▸ EXERCISE DIRECTIONS: Recast the material below as a numbered list, omitting any blank lines.

▸ DATASET EXTRACT:
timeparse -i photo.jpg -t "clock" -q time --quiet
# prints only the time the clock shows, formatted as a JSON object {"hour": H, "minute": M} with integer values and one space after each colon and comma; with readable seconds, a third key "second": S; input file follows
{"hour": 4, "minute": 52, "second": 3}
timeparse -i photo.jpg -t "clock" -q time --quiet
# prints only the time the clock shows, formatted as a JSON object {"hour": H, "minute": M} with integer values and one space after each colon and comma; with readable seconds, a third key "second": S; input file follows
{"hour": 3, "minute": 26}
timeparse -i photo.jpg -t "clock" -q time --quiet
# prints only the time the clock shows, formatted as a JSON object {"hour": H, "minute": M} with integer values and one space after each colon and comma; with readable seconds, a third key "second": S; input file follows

▸ RESPONSE TO THE EXERCISE:
1. timeparse -i photo.jpg -t "clock" -q time --quiet
2. # prints only the time the clock shows, formatted as a JSON object {"hour": H, "minute": M} with integer values and one space after each colon and comma; with readable seconds, a third key "second": S; input file follows
3. {"hour": 4, "minute": 52, "second": 3}
4. timeparse -i photo.jpg -t "clock" -q time --quiet
5. # prints only the time the clock shows, formatted as a JSON object {"hour": H, "minute": M} with integer values and one space after each colon and comma; with readable seconds, a third key "second": S; input file follows
6. {"hour": 3, "minute": 26}
7. timeparse -i photo.jpg -t "clock" -q time --quiet
8. # prints only the time the clock shows, formatted as a JSON object {"hour": H, "minute": M} with integer values and one space after each colon and comma; with readable seconds, a third key "second": S; input file follows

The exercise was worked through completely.